Extract to read -
- - -

Unfortunately, the Mardalsfossen has been succumbed to the building of a Hydroelectric Plant, set further back then the falls. The plant was built during the 1970’s through the controversy stirred up from environmentalists. Arne Ness, the founder of the Norwegian Deep Ecology movement, actually tied himself to the falls hoping to stop the construction. Deep ecologist believes that taking the water away from the forest was infringing on their natural right to exist as nature created them too.

The water fall still flows at full power from mid June to mid August despite this re-channeling. Tourist flock to this area during this time of the year to take advantage of this powerful waterfall at its capacity. It is also enjoyed by many people to come to the falls earlier or later in the year to view the water volume changes as the dam opens or closes.

Waterfalls in Norway are fed through the steady trickle of snow melt that occurs higher up in the mountains. This flows much heavier in the early spring as the weather warms and the snow melts. The Mardalsfossen falls into the lake Eikesdalsvatnet.

The falls are about 80 feet wide, but seem to be much thinner when flowing against the massive cliffs over which they fall. The tiered falls, with the upper being slightly to the right of the lower, creates stunning pictures. There is normally a light mist that rises as a result of the cascades from the lower fountain. The dark grey cliffs provide a stark contrast to the white gushing water as it falls over the side of the mountain. The mountain features lush fauna on either side of the fall.

- - -

Data provided -
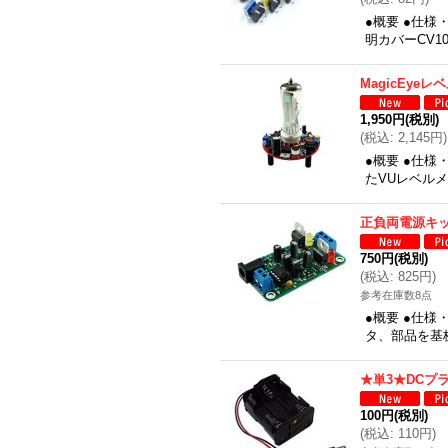
●概要 ●仕様・
明カバーCV1
MagicEye
1,950円
(税別)
(
税込
:
2,145円
)
●概要 ●仕
たVUレベル
正負両電源キ
750円
(税別)
(
税込
:
825円
)
参考在庫数8点
●概要 ●仕様
タ、部品を基
★単3★DCプ
100円
(税別)
(
税込
:
110円
)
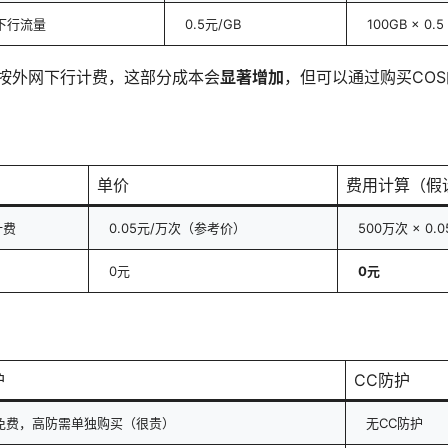
下行流量
0.5元/GB
100GB × 0.5
量按外网下行计费，这部分成本会
显著增加
，但可以通过购买CO
单价
费用计算（假
计费
0.05元/万次（参考价）
500万次 × 0.0
0元
0元
护
CC防护
免费，高防需单独购买（很贵）
无CC防护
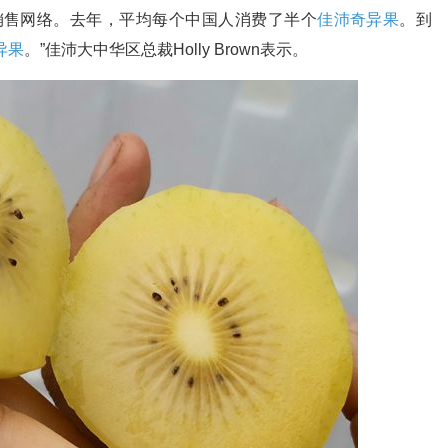
了销售网络。去年，平均每个中国人消费了半个
佳沛奇异果
。到
异果
。”佳沛大中华区总裁Holly Brown表示。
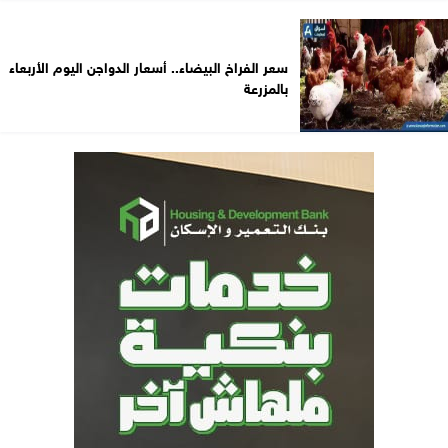
سعر الفراخ البيضاء.. أسعار الدواجن اليوم الأربعاء
بالمزرعة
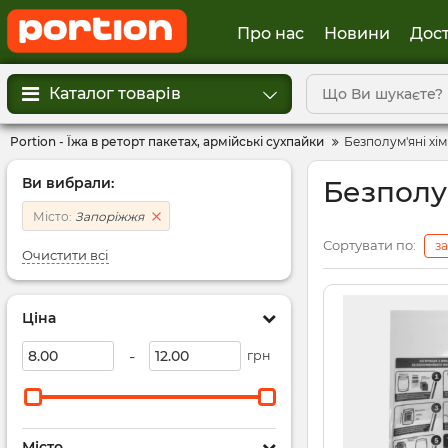
Про нас
Новини
Дост
Каталог товарів
Portion - Їжа в реторт пакетах, армійські сухпайки
Безполум'яні хімі
Ви вибрали:
Безполум
Місто:
Запоріжжя
Сортувати по:
з
Очистити всі
Ціна
-
грн
Місто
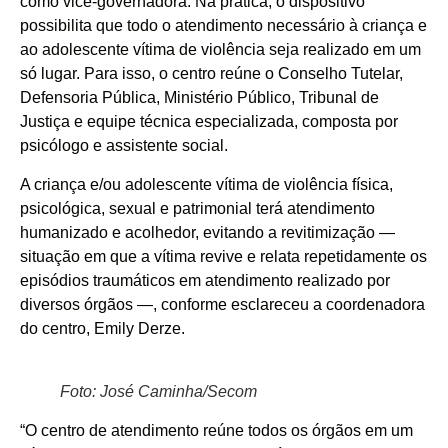
como vice-governadora. Na prática, o dispositivo
possibilita que todo o atendimento necessário à criança e
ao adolescente vítima de violência seja realizado em um
só lugar. Para isso, o centro reúne o Conselho Tutelar,
Defensoria Pública, Ministério Público, Tribunal de
Justiça e equipe técnica especializada, composta por
psicólogo e assistente social.
A criança e/ou adolescente vítima de violência física,
psicológica, sexual e patrimonial terá atendimento
humanizado e acolhedor, evitando a revitimização —
situação em que a vítima revive e relata repetidamente os
episódios traumáticos em atendimento realizado por
diversos órgãos —, conforme esclareceu a coordenadora
do centro, Emily Derze.
Foto: José Caminha/Secom
“O centro de atendimento reúne todos os órgãos em um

- - -

In the text on the Mardalsfossen waterfall, during which part of the year does the waterfall still flow at full power?

Reply - From mid June to mid August.